Snapshot for Texas vs. LSU: Players to Watch and Game Strategy

Running back Keontay Ingram is the last scholarship running back left on the Texas Longhorns’ roster (photo courtesy of texassports.com).

By Steve Habel, Senior Contributing Writer

AUSTIN, Texas — No. 9 Texas hosts No. 6 LSU Saturday in Royal-Texas Memorial Stadium in the what’s being billed as the biggest non-conference showdown in Austin since No. 1 Ohio State beat No. 2 Texas in 2006.

Here are some of the players we will be watching and some of the things we expect to see when the Bayou Bengals come to town for the huge Big 12-versus-Southeastern Conference dustup:[s2If current_user_can(access_s2member_level2)]

Players to watch
Quarterback Sam Ehlinger: Ehlinger engineered the Longhorns to an easy 45-14 win last week over Louisiana Tech, racking up a combined 310 yards (including 276 through the air) and four touchdown passes. None of Ehlinger’s eight runs in the game were planned — they were all scrambles — but don’t expect Texas to be able to beat the tough, fast and talented Tigers without some additional production from Ehlinger in the run game. I’ll say the quarterback runs 15 times, with only seven of those scrambles. I also expect the Longhorns to go deep in the passing game multiple times Saturday and they’ll hit at least one of those for more than 50 yards.

Running back Keaontay Ingram: He is not the last man standing in the Texas running back room but Ingram is the only back that had a scholarship who was listed at the position when the season began. The fact that Ingram is the starter, and was expected to be the main running threat for the Longhorns in 2019, has been a little lost in the fog of injuries that have whittled down the team’s depth at the spot. Ingram is more than capable of carrying the load. Expect 25 carries from him against LSU and three catches out of the backfield, for a combined 120 yards.
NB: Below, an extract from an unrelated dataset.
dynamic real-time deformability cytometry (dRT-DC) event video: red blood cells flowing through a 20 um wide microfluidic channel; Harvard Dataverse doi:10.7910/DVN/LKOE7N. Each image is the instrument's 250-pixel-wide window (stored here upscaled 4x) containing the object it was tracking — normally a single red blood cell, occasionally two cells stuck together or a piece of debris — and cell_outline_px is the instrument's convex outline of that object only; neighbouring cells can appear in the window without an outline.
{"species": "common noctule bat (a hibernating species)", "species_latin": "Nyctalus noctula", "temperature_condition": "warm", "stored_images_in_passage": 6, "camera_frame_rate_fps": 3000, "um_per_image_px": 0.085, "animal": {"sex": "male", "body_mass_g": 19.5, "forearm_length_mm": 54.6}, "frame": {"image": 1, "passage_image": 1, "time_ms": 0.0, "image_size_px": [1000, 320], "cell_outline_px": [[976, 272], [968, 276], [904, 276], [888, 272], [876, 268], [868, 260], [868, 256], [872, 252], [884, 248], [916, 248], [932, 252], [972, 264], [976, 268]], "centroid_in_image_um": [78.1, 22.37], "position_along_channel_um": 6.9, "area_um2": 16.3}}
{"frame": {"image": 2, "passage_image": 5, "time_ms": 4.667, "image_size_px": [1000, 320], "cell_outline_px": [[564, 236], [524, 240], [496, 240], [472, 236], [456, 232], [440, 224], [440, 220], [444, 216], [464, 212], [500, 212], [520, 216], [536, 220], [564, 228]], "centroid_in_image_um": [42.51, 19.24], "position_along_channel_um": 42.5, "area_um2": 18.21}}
Cornerback Jalen Green: Texas allowed Green to play on an island against Louisiana Tech’s best receiver for most of the win last week, so the talented sophomore will be brimming with confidence this week and will be more than up to the task of defending against the LSU receivers. If Green can shut down his side of the field, Texas can scheme to help the corners on the other side — just like in golf, if you can eliminate one side of the course (in this case, the field) it makes things incrementally easier. I won’t predict that Green will have a pick, but I think he will have two pass breakups, both of which will come early in the game.

Kicker Cameron Dicker: In a game that could go to the wire and one in which points will be at a premium, Dicker could be the difference. The sophomore was 1-for-2 in the season opener, hitting from 40 and missing from 49 yards, and I’m of the opinion that he will provide the winning points in this game, likely with a field goal of less than 40 yards in the third quarter, after which Texas will outlast LSU with defense and ball-control offense down the stretch.

Key matchup: The Texas offensive line versus the LSU defensive front six.
The Longhorns want to run the ball and take what the defense gives (outside of a few big chances for chunk plays — see above), preferring to “out-SEC” their opponent from the Southeastern Conference. Herman and his staff will try to take a page or two out of the playbook that they used to beat Georgia, a better SEC team than LSU, in last year’s Allstate Sugar Bowl: play tougher, harder-hitting, physical football and take some chances when they are most opportunistic. Texas has won that way before, and I think it will win that way again, finding enough to beat the Bayou Bengals, 27-24.

Wild card
Herman’s teams always seem to play well in the biggest games, and have gone 8-2-1 covering the spread as an underdog in the games he’s been head coach, first at Houston and for the past two-plus years, on the Forty Acres.